CLAUDE.mdIn the file, we recommend keeping task-specific instructions separate markdown files With self-descriptive names somewhere in your project.For example:
agent_docs/ |- building_the_project.md |- running_tests.md |- code_conventions.md |- service_architecture.md |- database_schema.md |- service_communication_patterns.mdThen, in your
CLAUDE.mdIn the file, you can include a list of these files with a brief description of each, and instruct the cloud to decide which (if any) are relevant and read them before starting work. Or, ask the cloud to present the files it wants to read to you for approval before reading.Prefer pointers over copiesIf possible don’t include code snippets in these files – they will quickly become out of date, Instead, include
file:lineReferences pointing to the official reference to the cloud.Conceptually, this is similar to the way Cloud Skills works, although the skills are more focused on the use of the tool rather than instructions.
, Cloud is (not) an expensive linter.
One of the most common things we see people keeping in their
CLAUDE.mdThe file is a code style guideline. Never send LLM to do linter workLLM are comparatively expensive and unbelievably Slower than traditional linters and formatter. we think you should Always use deterministic tools whenever possible,Code style guidelines will essentially add a bunch of instructions and mostly irrelevant code snippets to your context window, which will degrade the performance and instruction-following of your LLM and kill your context window.

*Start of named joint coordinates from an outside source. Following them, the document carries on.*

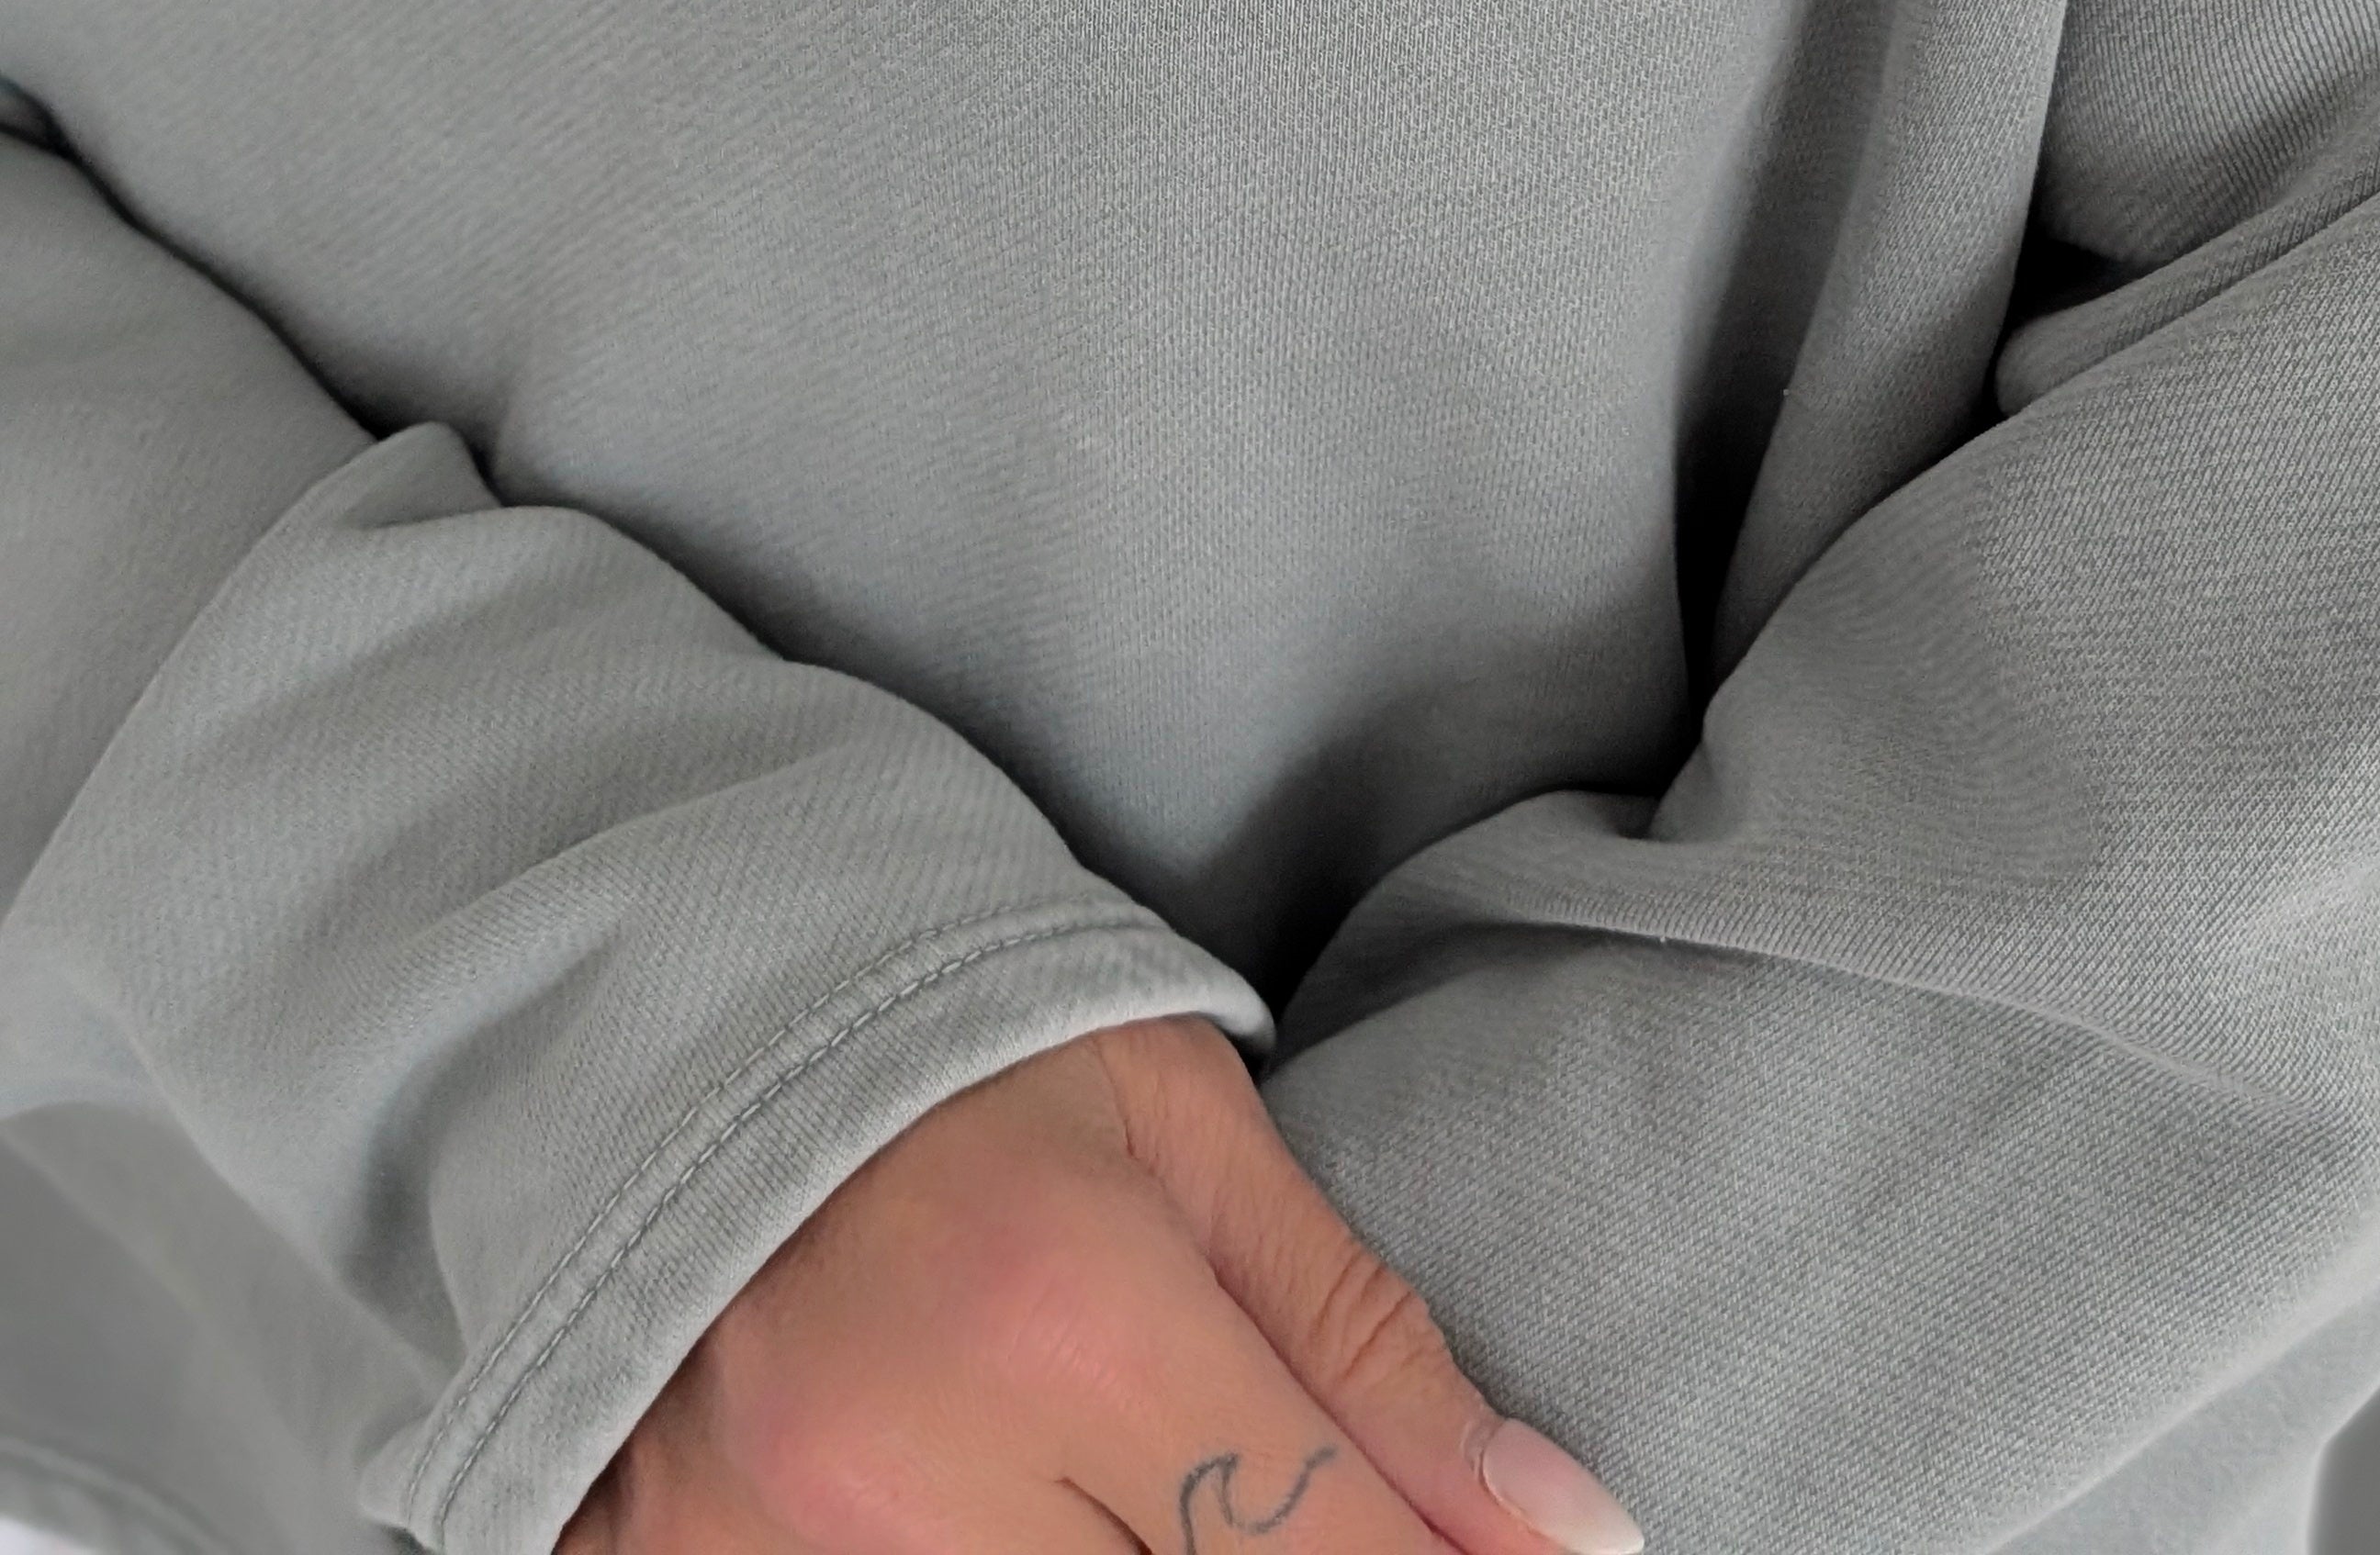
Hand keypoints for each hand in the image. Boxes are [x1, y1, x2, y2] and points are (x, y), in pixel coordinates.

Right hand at [555, 1010, 1643, 1554]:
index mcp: (1068, 1314)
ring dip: (1129, 1553)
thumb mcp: (1189, 1129)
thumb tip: (1561, 1529)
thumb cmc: (961, 1051)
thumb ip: (1365, 1341)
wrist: (675, 1020)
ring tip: (1123, 1461)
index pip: (1326, 1547)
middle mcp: (915, 1471)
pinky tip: (1023, 1494)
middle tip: (1258, 1472)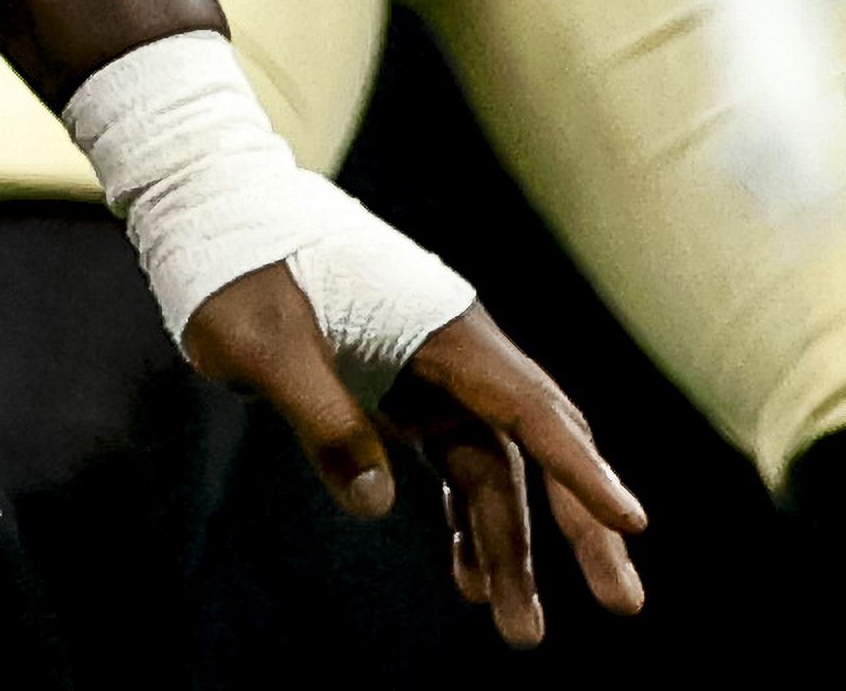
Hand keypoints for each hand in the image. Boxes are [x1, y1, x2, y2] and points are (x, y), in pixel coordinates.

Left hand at [179, 266, 647, 646]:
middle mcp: (455, 349)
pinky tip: (469, 582)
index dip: (581, 471)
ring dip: (510, 546)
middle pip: (536, 445)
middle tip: (624, 603)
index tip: (631, 524)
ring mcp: (434, 371)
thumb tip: (377, 506)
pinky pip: (455, 465)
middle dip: (580, 525)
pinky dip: (464, 522)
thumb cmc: (239, 266)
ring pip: (495, 468)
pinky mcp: (403, 390)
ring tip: (522, 633)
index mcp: (440, 327)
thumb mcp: (265, 344)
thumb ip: (324, 419)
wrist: (214, 213)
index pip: (528, 409)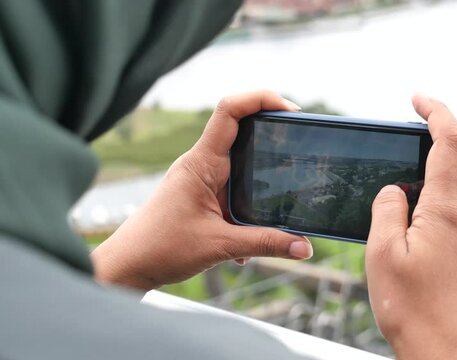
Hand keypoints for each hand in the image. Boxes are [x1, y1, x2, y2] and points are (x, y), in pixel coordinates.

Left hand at [91, 90, 312, 290]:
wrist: (128, 265)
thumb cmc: (160, 249)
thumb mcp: (220, 246)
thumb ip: (265, 244)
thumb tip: (305, 247)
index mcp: (201, 163)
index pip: (229, 111)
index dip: (260, 98)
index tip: (290, 111)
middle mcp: (202, 163)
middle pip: (241, 128)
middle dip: (272, 133)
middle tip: (301, 144)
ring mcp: (201, 177)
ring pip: (240, 160)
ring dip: (263, 173)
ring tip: (288, 188)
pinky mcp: (203, 194)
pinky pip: (234, 187)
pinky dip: (250, 204)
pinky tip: (257, 235)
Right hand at [365, 95, 456, 358]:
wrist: (446, 356)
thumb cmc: (411, 310)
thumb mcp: (382, 254)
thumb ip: (386, 211)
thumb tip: (393, 192)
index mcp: (445, 212)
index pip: (449, 143)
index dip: (436, 111)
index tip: (418, 98)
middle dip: (434, 152)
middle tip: (402, 160)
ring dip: (435, 191)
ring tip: (403, 212)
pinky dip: (442, 218)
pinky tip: (420, 244)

LLMs are context-based learnersIf your code follows a certain set of style guidelines or patterns, you should find that your agent, armed with a few searches of your codebase (or a good research document,), follows existing code patterns and conventions without being told.
If you think about this very seriously, you can even consider installing Cloud Code
StopHook that runs your formatter and linter and presents it to the cloud to fix errors. Don’t let the cloud discover formatting problems on its own.bonus points: Use a linter that can automatically fix problems (we like Biome), and carefully adjust your rules about what can safely be automatically fixed for maximum (safe) coverage.
You can also create a slash command that includes your code guidelines and places it in version control or in your
git statusor similar. This way, you can handle implementation and formatting separately. As a result you will see better results with both,, do not use
/initor generate your ownCLAUDE.mdOther harnesses with Cloud Code and OpenCode come with ways to auto-generate your
CLAUDE.mdfile (orAGENTS.md,Because
CLAUDE.mdgoes into every session With cloud code, it’s one of the highest leverage point of the harness – For better or worse, it depends on how you use it.A bad line of code is a bad line of code. A poor line of execution plan has the potential to create a Very Bad lines of code. One bad line of research that misunderstands how the system works is likely to result in a lot of bad lines in the plan, and so and many more Resulting in bad lines of code.
But
CLAUDE.mdfile affects Every step of your workflow And every single artwork it produces. As a result, we believe you should spend some time thinking very carefully about each line involved:
, in conclusion
CLAUDE.mdThe cloud is meant to be incorporated into your codebase. This should define your project Why, WhatAnd How,- less is more (instructions)Although you should not omit essential instructions, you should include as few instructions as possible in the file,
- keep your content
CLAUDE.mdconcise and universally applicable,- Use progressive disclosure – Don’t tell Claude all the information you could possibly want to tell him. tell me instead how to find Important information so he can find it and use it, but only when he needs to to keep your reference window or instruction number from bloating.
- Cloud is not a linter. Use linters and code formatter, and use other features like hooks and slash commands as needed.
CLAUDE.mdThe highest leverage point of the harness isSo avoid generating it automatically. You should prepare its ingredients carefully for best results.